(The Latin in the headline is there not solely for flavor, but also in reference to the phrase commonly said by Crusaders, especially after the declaration of the first crusade. “Deus Vult,” or “God Wills It,” was a very popular saying, and it was said in Latin due to the prevalence of Latin in the Catholic church at the time).
Twenty-one Coptic Christians were executed by Islamic extremists recently. Religious violence seems to be reaching another height. A growing movement denounces religion in general, pointing to the constant wars caused by religious differences. The Crusades, the Jihad, the Thirty Years Wars, the Spanish Inquisition, and countless other examples as proof that religious conflict inevitably leads to war. Meanwhile they ignore the plethora of successful religious movements which have happened with no real violence. Perhaps, the selection of Coptic Christians as the next target of these killings was fate’s way of reminding us of this.
Coptic Christians, according to many, trace their heritage back to the Council of Chalcedon, a religious council which took place in what is now Istanbul. (It was neither Constantinople nor Byzantium at the time). The meeting was concerning the long-debated topic of whether Jesus Christ was a created being, and in that discussion, whether he had two separate natures, human apart from divine, or whether he was a combination of human and divine, or whether he was simultaneously human and divine. While these discussions of Miaphysitism and Monophysitism are fascinating, the real reason historians care about this Council is because of the separate churches spawned from it. Orthodox Christians would claim this an important building of tension between themselves and the Catholics, but, ultimately, its people like the Coptic Church that can claim this was their birth. They refused to accept the theological arguments posed by the Council of Chalcedon. Would it come? Would war between the Christians of Europe and Asia and those of Africa come? But, this is history, not mystery. There was no war, the Coptic Christians did not acknowledge the rulings of the Council, but they simply left. They had their own separate church, centered around the Patriarch of Alexandria.
But, now we live in the world of Islamic extremism. It is a sad thing, really. People talk of how these crimes are a perversion of the Muslim faith, and I am willing to accept that. But where is the Council of Cairo? Until the Muslims are willing to have a theological discussion, and rule that ISIS and related activities are not supportable by their scripture, can one really separate the Sunni Muslims who kill from the Sunni Muslims who are peaceful? If there really has been a perversion of the faith, then the statements of anathematization should be all over the world. The best clerics of the Islamic faith ought to be having the largest theological debate of the century. If they rule that this violence is an integral and acceptable part of the Sunni faith, the world will be able to deal with the problem appropriately, and any discrimination against Sunni Muslims on account of encouraging violence will have to be accepted as true. And, any Muslims unhappy with the ruling of the council can no doubt begin their own reformed branches, separating them from the religion which has openly endorsed violence. If the Council were to happen and yield a ruling that the killing of infidels is unacceptable, and that these people are all heretics, it would be easy for the Muslims uninterested in killings to separate from the violent ones. Imams across the world could drive the new ‘heretics’ out of their mosques. It would become simple to tell the violent churches from the peaceful ones.
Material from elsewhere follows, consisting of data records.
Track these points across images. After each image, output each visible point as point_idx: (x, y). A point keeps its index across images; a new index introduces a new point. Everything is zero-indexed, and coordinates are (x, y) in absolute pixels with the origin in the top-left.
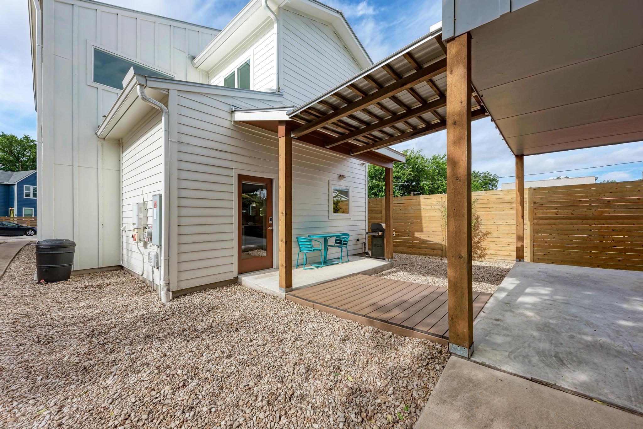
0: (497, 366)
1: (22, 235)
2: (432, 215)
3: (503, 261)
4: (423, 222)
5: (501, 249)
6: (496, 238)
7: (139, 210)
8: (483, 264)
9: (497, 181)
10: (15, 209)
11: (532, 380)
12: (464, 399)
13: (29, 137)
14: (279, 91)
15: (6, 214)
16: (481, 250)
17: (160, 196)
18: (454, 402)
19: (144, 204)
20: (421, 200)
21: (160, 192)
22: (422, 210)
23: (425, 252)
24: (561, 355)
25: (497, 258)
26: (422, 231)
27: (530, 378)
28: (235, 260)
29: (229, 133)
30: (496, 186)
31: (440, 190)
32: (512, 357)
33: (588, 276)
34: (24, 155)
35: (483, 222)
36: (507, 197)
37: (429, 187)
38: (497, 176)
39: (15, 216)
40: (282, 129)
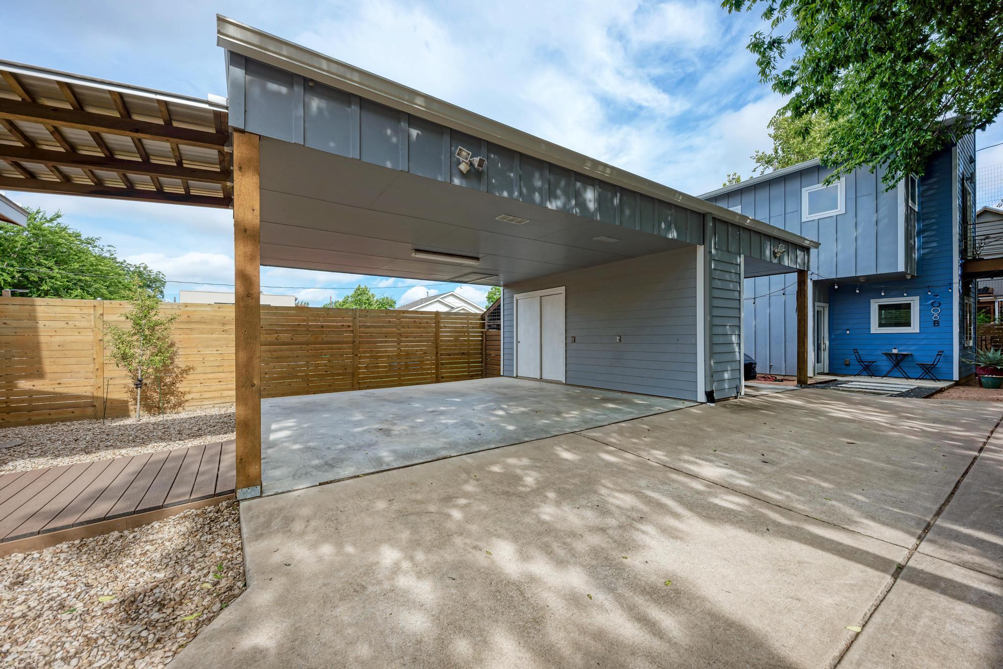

So, as the killings continue, I charge you, and I charge the theologians of Islam. Your task must be to reform the Sunni faith, or at least clarify what is and what is not acceptable. This problem can be settled peacefully, take it from the Christians of Egypt, take it from the 21 who have just been killed. If the Muslims of the world want to clear their names of these deaths, they are completely able to. They just have to get their clerics and religious leaders to pick a side. I’m not well versed in the study of Islam, so I will not suggest an outcome to the council, but either way, the longer this discussion is avoided, the more confusion there will be, more will be wrongfully hated, and more will be killed.
As a note: The Council of Chalcedon can be read about at Wikipedia, as can most of the theological concepts mentioned here. If any of that sounded more interesting than boring, please consider a career in religion. We could use a few good theologians.